Archibald and Calahan are ambitious visionaries who go for broke on their fresh slasher concept, but Sebastian Donner is Frankensteined from far too many longstanding cliches. Taking notes from mute maulers like Michael Myers and Jason Voorhees, Donner’s undead form relies on a hulking physicality for scares, topped with greasy streaks of sopping-wet hair that cover up his blue, slick skin. But despite The Drownsman’s imposing nature, his whole “teleporting through water” shtick is a bit goofy, in that he can literally transport you through a Dixie cup if he wanted. Then you wake up in Donner’s shack (another realm), where he drowns you in a vast array of tubs, traps, and other closed tanks of water.
Playing along with the concept’s gimmick, every death involves drowning in some way. Don’t get me wrong, being locked in a sealed container while water slowly rises could be my biggest irrational fear, but in a slasher film, repeated drownings don’t offer much variety. Think of what makes Freddy Krueger such a memorable killer – the kills themselves. Each death is punctuated by an insane appetite for destruction, and also wild bouts of imagination. Donner, on the other hand, only wields a weapon of repetition. The Drownsman starts out as a refreshing bit of horror lore, but after enough time passes, the film becomes waterlogged after sitting in the same stagnant pool of hopeful terrors.
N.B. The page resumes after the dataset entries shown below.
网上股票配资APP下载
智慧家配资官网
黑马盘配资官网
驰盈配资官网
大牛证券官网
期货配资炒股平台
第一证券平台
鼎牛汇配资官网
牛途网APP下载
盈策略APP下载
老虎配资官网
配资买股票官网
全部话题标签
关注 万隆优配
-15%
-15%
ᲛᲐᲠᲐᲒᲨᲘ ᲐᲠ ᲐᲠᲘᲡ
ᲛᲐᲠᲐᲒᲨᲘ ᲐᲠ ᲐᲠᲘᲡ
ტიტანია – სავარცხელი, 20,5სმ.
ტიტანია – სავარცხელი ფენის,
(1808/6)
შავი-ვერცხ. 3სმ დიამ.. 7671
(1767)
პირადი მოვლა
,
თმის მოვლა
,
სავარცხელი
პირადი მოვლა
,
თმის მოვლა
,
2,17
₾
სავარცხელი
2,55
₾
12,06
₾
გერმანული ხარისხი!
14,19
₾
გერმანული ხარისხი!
Getting past the story, performances, and regular cinematic components, The Drownsman reveals itself to be a lousy excuse for a Blu-Ray. I’ve seen some lackluster efforts burned to disk before, but whoever was in charge of sound quality must have been pulled into a water bottle before finishing the job. There are two glaring moments when characters are talking, and the audio quality sounds like it’s being filtered through an iPhone. This tinny, off-kilter overdub sounds nothing like the Dolby TrueHD 5.1 audio classification, and sounds more like it’s being transferred through two cans and a string. The 1080p visuals aren’t anything to write home about, but The Drownsman’s saturated green lair does make for a creepy atmosphere, and a few bursts of color from a lit flair provide some other glistening screengrabs – but that’s about it. At least the visuals don’t show any signs of error, unlike the shoddy audio track.
As far as special features go, here’s what lurks under the surface:
Seriously. There isn’t a single special nugget hidden anywhere on this Blu-Ray. Not even a director’s commentary or quick little interview snippet. It’s a shame because as a horror fan, I would have loved to hear how The Drownsman was born as a slasher hopeful, and what old-school influences spawned such a water-logged monster. But, alas, not a single attempt was made to beef up Chard Archibald’s latest tale of terror. Between the lack of additional goodies and inexcusable transfer glitches, buyers are going to be quite disappointed by such a haphazardly bare-bones assembly.
As a film, The Drownsman dares to attempt something different, but capsizes after charting the same waters scene by scene. As a Blu-Ray, The Drownsman sinks harder than the Titanic. None of the actresses strike a particularly memorable chord, Canadian accents fly aboot with no restraint, and The Drownsman himself doesn’t provide the imposing adversary our nightmares so desperately cry for. Unless pruney skin is your greatest phobia, skip The Drownsman and revel in the camp-tastic classics of yesteryear – especially if you’re thinking of giving this Blu-Ray a purchase.
The Drownsman is a fresh concept, but can we really be scared by a monster who could be lurking in a water bottle?